- Native name: Жыргалаң (Kyrgyz)

Location
- Country: Kyrgyzstan
- Region: Issyk-Kul Region
- District: Ak-Suu District

Physical characteristics
- Mouth: Issyk-Kul
- • coordinates: 42°35′55″N 78°18′36″E﻿ / ﻿42.59861°N 78.31000°E
- • elevation: 1,600 m (5,200 ft)
- Length: 97 km (60 mi)
- Basin size: 2,070 km^{2} (800 sq mi)
- • average: 22.5 m^{3}/s (790 cu ft/s)
- • minimum: 7.12 m^{3}/s (251 cu ft/s)
- • maximum: 104 m^{3}/s (3,700 cu ft/s)

= Jyrgalang (river) =

The Jyrgalang (Жыргалаң) is a river in Kyrgyzstan.

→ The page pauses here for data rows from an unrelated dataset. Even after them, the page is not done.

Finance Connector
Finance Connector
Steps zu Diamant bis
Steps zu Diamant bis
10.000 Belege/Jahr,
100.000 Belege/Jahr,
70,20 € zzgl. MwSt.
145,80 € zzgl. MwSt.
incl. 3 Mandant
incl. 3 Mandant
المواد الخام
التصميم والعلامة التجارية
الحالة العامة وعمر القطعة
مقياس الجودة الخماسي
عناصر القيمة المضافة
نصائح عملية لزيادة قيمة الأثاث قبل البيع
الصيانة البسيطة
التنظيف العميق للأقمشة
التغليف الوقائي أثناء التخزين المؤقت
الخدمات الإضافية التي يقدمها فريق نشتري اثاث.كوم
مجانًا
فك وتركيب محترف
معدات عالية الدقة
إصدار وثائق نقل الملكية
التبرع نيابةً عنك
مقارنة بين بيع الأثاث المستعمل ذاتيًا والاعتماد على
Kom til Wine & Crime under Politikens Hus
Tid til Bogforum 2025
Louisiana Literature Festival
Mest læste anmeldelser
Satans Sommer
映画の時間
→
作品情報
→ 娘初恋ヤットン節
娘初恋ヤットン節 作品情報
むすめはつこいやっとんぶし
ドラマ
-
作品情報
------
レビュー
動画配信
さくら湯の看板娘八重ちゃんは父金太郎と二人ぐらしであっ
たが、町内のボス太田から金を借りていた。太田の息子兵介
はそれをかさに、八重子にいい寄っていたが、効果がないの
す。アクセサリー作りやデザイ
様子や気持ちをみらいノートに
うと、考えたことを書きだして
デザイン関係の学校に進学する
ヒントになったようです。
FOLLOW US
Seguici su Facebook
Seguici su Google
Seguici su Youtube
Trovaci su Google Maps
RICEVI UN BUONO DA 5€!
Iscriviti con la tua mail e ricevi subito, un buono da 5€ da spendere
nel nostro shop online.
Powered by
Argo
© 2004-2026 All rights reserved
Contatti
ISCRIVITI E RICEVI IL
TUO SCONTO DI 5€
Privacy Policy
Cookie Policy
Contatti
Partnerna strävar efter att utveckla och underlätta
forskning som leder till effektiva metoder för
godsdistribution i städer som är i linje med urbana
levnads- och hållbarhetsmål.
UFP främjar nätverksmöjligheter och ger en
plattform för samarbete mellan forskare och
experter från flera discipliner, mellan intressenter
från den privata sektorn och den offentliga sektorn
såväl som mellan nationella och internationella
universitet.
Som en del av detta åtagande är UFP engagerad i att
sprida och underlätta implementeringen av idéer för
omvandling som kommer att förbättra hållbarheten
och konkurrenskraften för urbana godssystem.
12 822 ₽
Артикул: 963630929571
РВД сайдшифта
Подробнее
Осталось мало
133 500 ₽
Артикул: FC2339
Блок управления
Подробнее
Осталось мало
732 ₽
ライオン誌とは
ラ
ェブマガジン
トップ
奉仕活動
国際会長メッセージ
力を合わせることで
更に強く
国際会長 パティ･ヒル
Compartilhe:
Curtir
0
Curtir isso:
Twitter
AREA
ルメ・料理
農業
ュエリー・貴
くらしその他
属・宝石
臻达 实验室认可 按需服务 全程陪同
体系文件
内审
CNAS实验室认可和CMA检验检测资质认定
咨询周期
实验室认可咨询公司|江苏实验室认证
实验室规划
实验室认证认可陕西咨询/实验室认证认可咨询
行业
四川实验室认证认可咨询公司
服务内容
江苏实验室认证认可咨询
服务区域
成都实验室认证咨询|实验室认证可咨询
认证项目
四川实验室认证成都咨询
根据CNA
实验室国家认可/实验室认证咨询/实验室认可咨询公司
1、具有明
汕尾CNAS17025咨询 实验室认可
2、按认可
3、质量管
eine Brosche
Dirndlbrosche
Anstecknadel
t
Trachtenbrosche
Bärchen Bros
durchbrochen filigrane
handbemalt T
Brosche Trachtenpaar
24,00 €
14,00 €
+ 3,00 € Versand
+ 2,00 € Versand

It takes its rise on the north slopes of Teskey Ala-Too range and flows into Issyk-Kul lake. The villages Jyrgalang and Ak-Suu are located near the river. With its 97 km, the river is second longest river of the Issyk-Kul basin. Average annual discharge is 22.5 m3/s. The maximum flow is 104 m3/s and the minimum - 7.12 m3/s. The river's catchment area of 2070 km2 is the largest among rivers feeding Issyk-Kul.